--- START Given information ---

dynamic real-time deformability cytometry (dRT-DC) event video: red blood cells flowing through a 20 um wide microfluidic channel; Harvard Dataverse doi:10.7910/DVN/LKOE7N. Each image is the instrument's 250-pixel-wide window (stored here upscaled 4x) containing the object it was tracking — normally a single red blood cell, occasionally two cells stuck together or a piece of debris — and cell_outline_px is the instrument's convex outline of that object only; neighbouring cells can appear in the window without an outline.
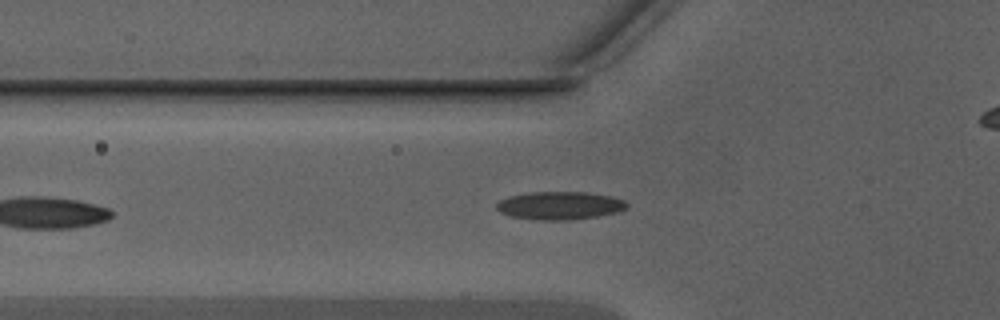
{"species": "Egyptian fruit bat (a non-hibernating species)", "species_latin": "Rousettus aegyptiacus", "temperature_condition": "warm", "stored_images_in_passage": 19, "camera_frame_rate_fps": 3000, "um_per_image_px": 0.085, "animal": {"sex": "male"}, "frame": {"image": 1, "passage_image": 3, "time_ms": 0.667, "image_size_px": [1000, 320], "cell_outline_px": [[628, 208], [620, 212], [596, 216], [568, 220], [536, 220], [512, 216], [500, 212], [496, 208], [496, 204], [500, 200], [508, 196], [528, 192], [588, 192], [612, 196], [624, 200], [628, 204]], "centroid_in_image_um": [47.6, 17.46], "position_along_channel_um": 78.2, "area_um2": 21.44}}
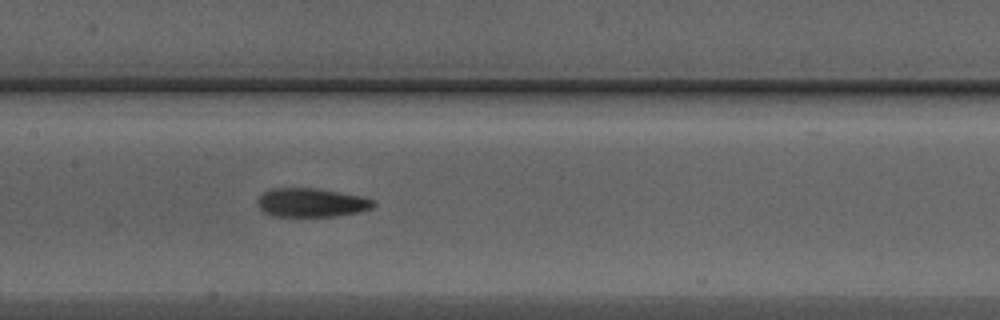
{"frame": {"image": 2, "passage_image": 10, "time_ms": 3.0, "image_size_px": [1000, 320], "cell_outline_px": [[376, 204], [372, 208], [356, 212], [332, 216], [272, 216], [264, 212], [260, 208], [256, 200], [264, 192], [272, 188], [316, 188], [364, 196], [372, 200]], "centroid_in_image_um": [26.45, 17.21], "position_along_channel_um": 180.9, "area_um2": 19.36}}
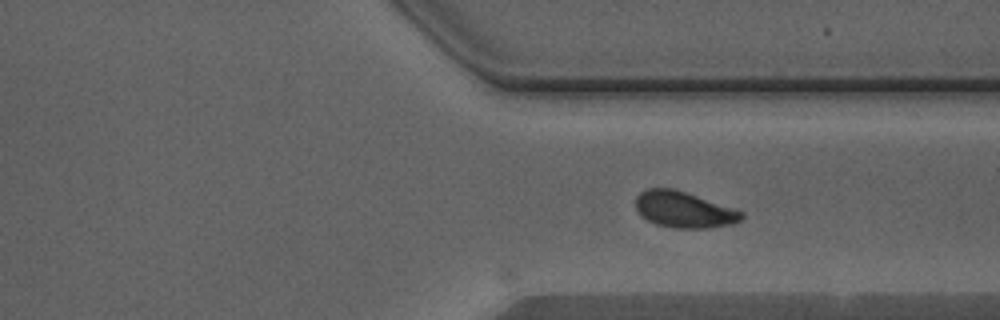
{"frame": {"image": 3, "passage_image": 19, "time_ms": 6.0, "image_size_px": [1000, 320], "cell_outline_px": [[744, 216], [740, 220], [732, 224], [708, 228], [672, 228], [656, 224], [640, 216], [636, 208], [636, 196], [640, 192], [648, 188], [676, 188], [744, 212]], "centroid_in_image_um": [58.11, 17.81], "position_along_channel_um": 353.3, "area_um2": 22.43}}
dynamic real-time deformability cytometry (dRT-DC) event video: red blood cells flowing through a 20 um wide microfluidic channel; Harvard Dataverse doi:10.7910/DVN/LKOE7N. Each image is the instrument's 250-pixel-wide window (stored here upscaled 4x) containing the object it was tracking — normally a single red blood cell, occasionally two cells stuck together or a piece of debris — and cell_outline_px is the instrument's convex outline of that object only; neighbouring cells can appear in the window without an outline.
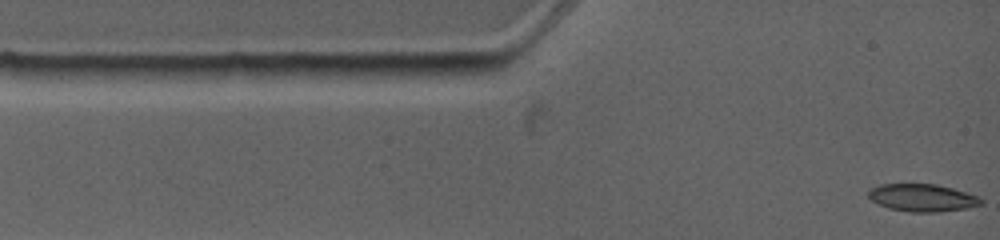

--- END Given information ---

◆ **Work to do**
Reproduce the material above verbatim; omit every picture.

◆ **Answer to the problem**
dynamic real-time deformability cytometry (dRT-DC) event video: red blood cells flowing through a 20 um wide microfluidic channel; Harvard Dataverse doi:10.7910/DVN/LKOE7N. Each image is the instrument's 250-pixel-wide window (stored here upscaled 4x) containing the object it was tracking — normally a single red blood cell, occasionally two cells stuck together or a piece of debris — and cell_outline_px is the instrument's convex outline of that object only; neighbouring cells can appear in the window without an outline.
{"species": "Egyptian fruit bat (a non-hibernating species)", "species_latin": "Rousettus aegyptiacus", "temperature_condition": "warm", "stored_images_in_passage": 19, "camera_frame_rate_fps": 3000, "um_per_image_px": 0.085, "animal": {"sex": "male"}, "frame": {"image": 1, "passage_image": 3, "time_ms": 0.667, "image_size_px": [1000, 320], "cell_outline_px": [[628, 208], [620, 212], [596, 216], [568, 220], [536, 220], [512, 216], [500, 212], [496, 208], [496, 204], [500, 200], [508, 196], [528, 192], [588, 192], [612, 196], [624, 200], [628, 204]], "centroid_in_image_um": [47.6, 17.46], "position_along_channel_um": 78.2, "area_um2": 21.44}}
{"frame": {"image": 2, "passage_image": 10, "time_ms": 3.0, "image_size_px": [1000, 320], "cell_outline_px": [[376, 204], [372, 208], [356, 212], [332, 216], [272, 216], [264, 212], [260, 208], [256, 200], [264, 192], [272, 188], [316, 188], [364, 196], [372, 200]], "centroid_in_image_um": [26.45, 17.21], "position_along_channel_um": 180.9, "area_um2": 19.36}}
{"frame": {"image": 3, "passage_image": 19, "time_ms": 6.0, "image_size_px": [1000, 320], "cell_outline_px": [[744, 216], [740, 220], [732, 224], [708, 228], [672, 228], [656, 224], [640, 216], [636, 208], [636, 196], [640, 192], [648, 188], [676, 188], [744, 212]], "centroid_in_image_um": [58.11, 17.81], "position_along_channel_um": 353.3, "area_um2": 22.43}}
dynamic real-time deformability cytometry (dRT-DC) event video: red blood cells flowing through a 20 um wide microfluidic channel; Harvard Dataverse doi:10.7910/DVN/LKOE7N. Each image is the instrument's 250-pixel-wide window (stored here upscaled 4x) containing the object it was tracking — normally a single red blood cell, occasionally two cells stuck together or a piece of debris — and cell_outline_px is the instrument's convex outline of that object only; neighbouring cells can appear in the window without an outline.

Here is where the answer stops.